Se trata de Genevilla, ubicado en el Alto Ega, al occidente de la Merindad de Estella, a 80 kilómetros de Pamplona, limitando con Álava. Con sus pocos más de 70 habitantes, es uno de esos sitios de memorias acumuladas, de recuerdo ancestral, que tuvo a bien asentarse en la frontera occidental del reino antes de que ésta se convirtiese en tal. Fue esta comarca un área fluctuante en vasallajes hasta el siglo XIII y aún después, pues perteneció a Álava por caprichos administrativos a principios del XIX, para volver al redil navarro cual hija pródiga pocos años más tarde.


Genevilla se arrebuja con el insondable manto verde derramado ladera abajo por la vertiente norte de la serranía de Codés, y con él se abriga a sus pies. En la cumbre despunta un farallón rocoso, avizor, desvelado en labor vigilante ante quien osa irrumpir en sus dominios. Se ha erigido en guardián de una naturaleza abundante en sensaciones, generadora de ensoñaciones que tanto invita a lo onírico. Abajo, el pueblo acomodado en su serenidad, se interroga por la razón misteriosa que llevó al azar a dotarlo de geografía tan espléndida.

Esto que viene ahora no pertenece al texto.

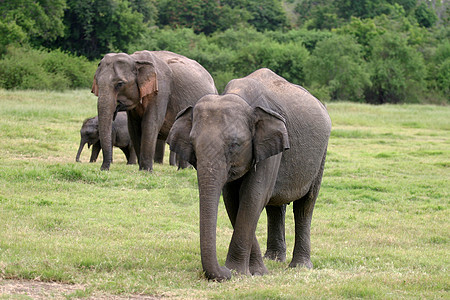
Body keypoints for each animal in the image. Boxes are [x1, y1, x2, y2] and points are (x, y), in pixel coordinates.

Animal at [169, 68, 330, 282]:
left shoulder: (271, 146)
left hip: (321, 155)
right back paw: (273, 259)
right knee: (275, 207)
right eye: (192, 145)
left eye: (235, 145)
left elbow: (252, 196)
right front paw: (256, 271)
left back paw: (300, 266)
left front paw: (239, 271)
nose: (224, 272)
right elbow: (232, 199)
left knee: (305, 205)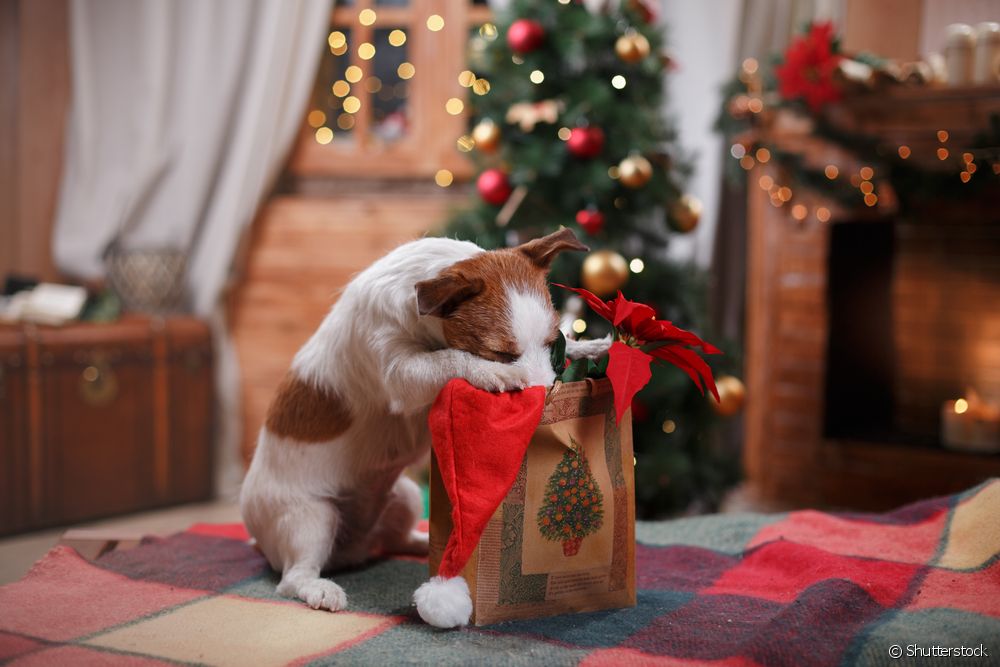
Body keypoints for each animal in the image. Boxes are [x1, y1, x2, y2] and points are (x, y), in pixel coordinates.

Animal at [240, 230, 608, 628]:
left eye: (552, 342)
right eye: (501, 354)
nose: (547, 401)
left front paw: (591, 346)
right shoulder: (400, 372)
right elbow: (449, 358)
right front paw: (497, 374)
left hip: (405, 497)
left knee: (392, 539)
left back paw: (420, 543)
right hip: (311, 518)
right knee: (293, 577)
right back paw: (321, 589)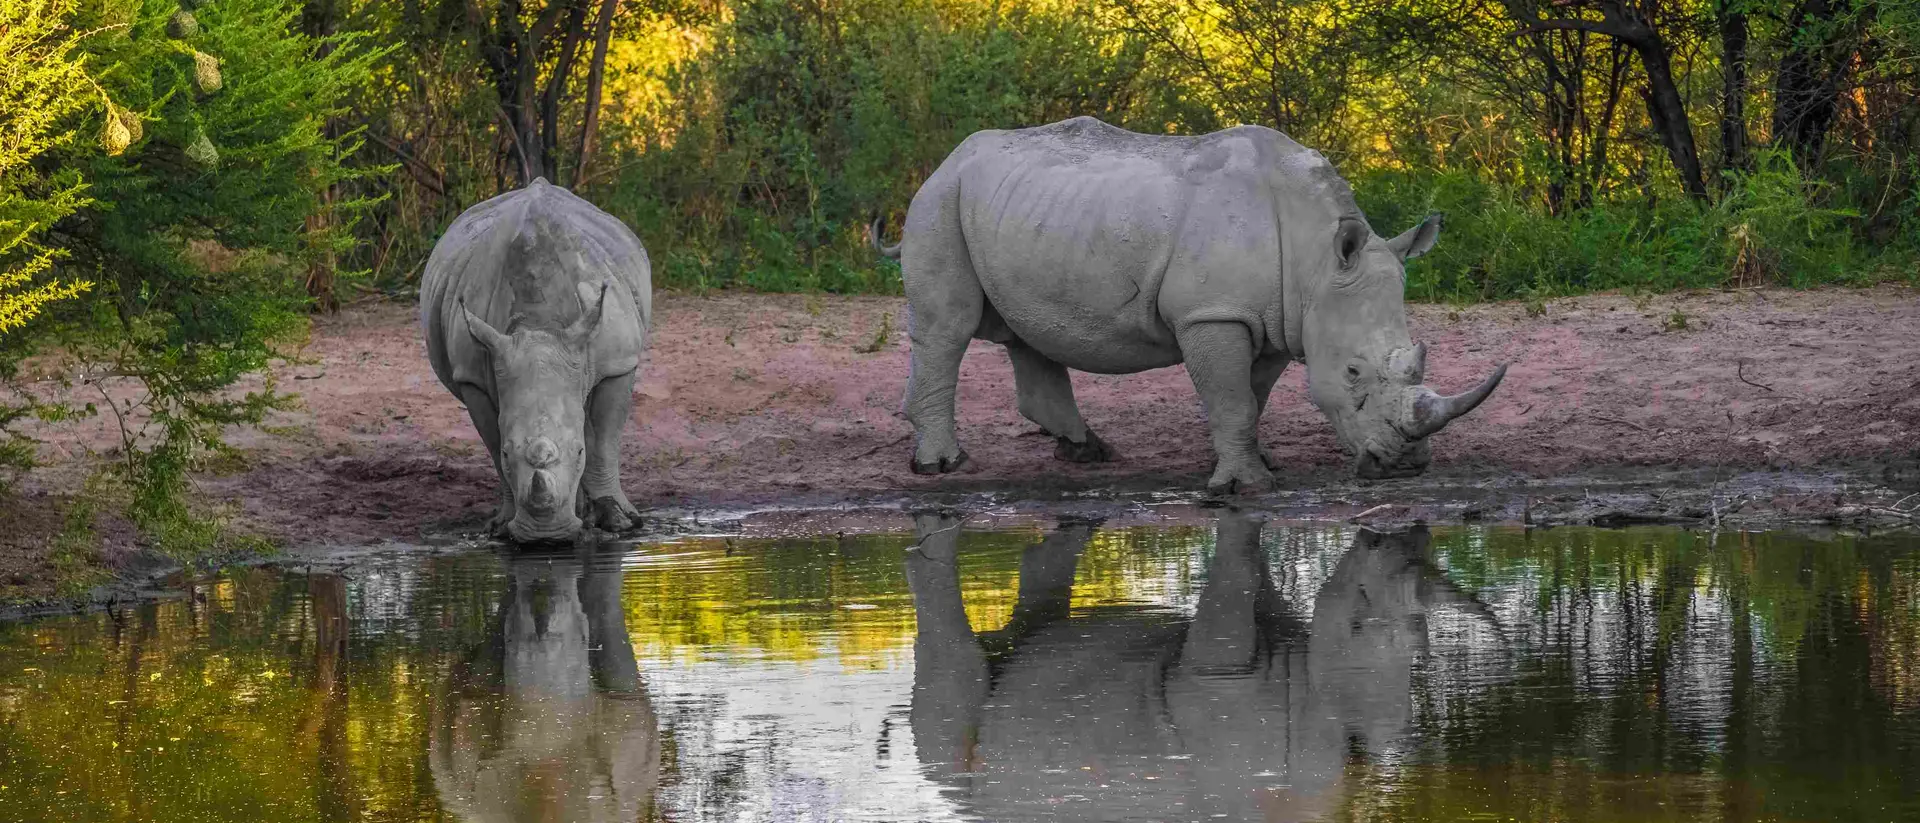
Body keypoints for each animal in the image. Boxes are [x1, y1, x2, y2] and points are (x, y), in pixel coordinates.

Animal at [422, 178, 651, 542]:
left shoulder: (618, 362)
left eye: (578, 452)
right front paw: (502, 524)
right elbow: (493, 444)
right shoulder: (472, 375)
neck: (539, 325)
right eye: (508, 453)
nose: (547, 537)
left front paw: (618, 521)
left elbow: (603, 442)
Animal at [875, 117, 1506, 490]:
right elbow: (1232, 397)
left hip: (1016, 209)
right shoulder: (1214, 312)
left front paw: (1251, 463)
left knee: (1028, 331)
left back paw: (1087, 453)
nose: (1404, 466)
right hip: (940, 203)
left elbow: (1251, 396)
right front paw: (1245, 486)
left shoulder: (1275, 319)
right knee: (948, 329)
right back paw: (942, 466)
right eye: (1353, 372)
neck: (1317, 260)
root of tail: (948, 159)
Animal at [905, 511, 1496, 821]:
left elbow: (1256, 577)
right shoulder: (1220, 674)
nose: (1387, 533)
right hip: (963, 782)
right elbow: (1237, 586)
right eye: (1354, 623)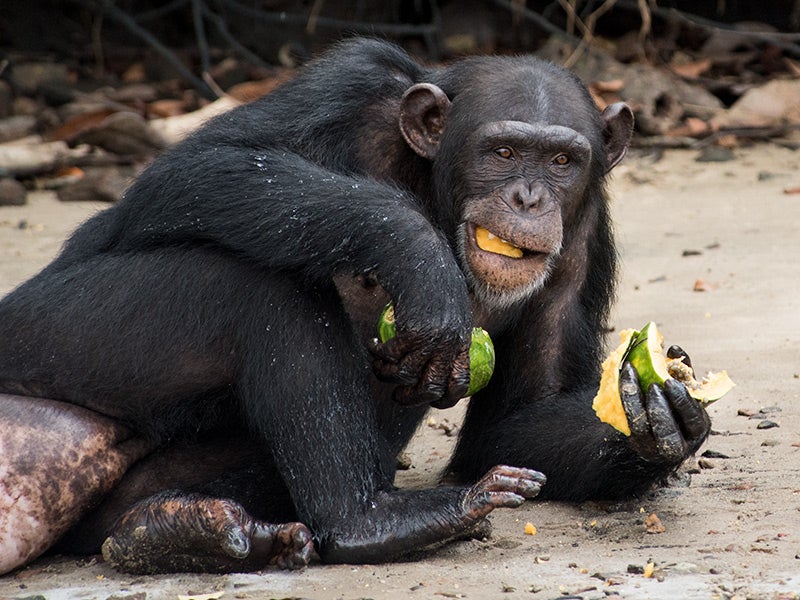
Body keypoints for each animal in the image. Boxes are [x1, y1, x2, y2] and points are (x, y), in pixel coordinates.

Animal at [0, 38, 712, 576]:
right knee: (251, 290)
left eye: (563, 160)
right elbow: (196, 171)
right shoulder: (349, 87)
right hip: (59, 333)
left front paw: (661, 423)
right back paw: (374, 522)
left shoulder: (585, 233)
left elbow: (519, 418)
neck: (432, 182)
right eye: (503, 151)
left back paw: (177, 530)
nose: (530, 198)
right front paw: (416, 254)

Nosotros hemos llegado temprano, enturbiando silencios con el ruido bronco de nuestro engendro mecánico. Apenas hay gente en las calles. Tras alguna ventana sí: quienes sobresaltados por la presencia de alborotadores interrumpen momentáneamente, para husmear, ese destino que han aceptado y cumplen sin vacilaciones, aguardando un día tras otro en un proceso inmutable y de inexorable monotonía la conclusión de cada una de sus etapas vitales, sin otra pretensión. Allá ellos, pero cuanta memoria acumulada y recuerdo ancestral se pierden pegados a los visillos.


Sintiéndonos observados callejeamos por un pueblo apretujado en calles paralelas, ligeramente serpenteantes, de casas sencillas y de vecinos escasos. Como casi siempre, la iglesia domina el caserío. Es una imponente mole de origen gótico muy modificada en el siglo XVI y que mantiene una fuerte ascensionalidad. Una amable coadjutora nos invita a contemplar su retablo al observarnos curiosear por los alrededores del templo. Nos informa que es una pieza excepcional y a la vista está. Un magnífico retablo, sí señor, pero algo irreverente, con señores y señoras paseándose en pelotas por el friso. Se nos antojan personajes mitológicos un poco frescos que, Díos sabe cómo, han conseguido codearse con santos y vírgenes algo más comedidos. ¡Qué cosas!


En fin, nos vamos porque otros quehaceres de tragantía nos reclaman en Estella. Dejamos la mañana avanzada y aproximándose la hora de misa, por ello se vislumbra ya movimiento de parroquianos. Alguno ha subido hasta el pórtico elevado a la espera de que den inicio los oficios, y expuesto al sol tibio de mediodía pelea esforzadamente contra ese sueño tan placentero que deviene con la edad. Que gane el mejor.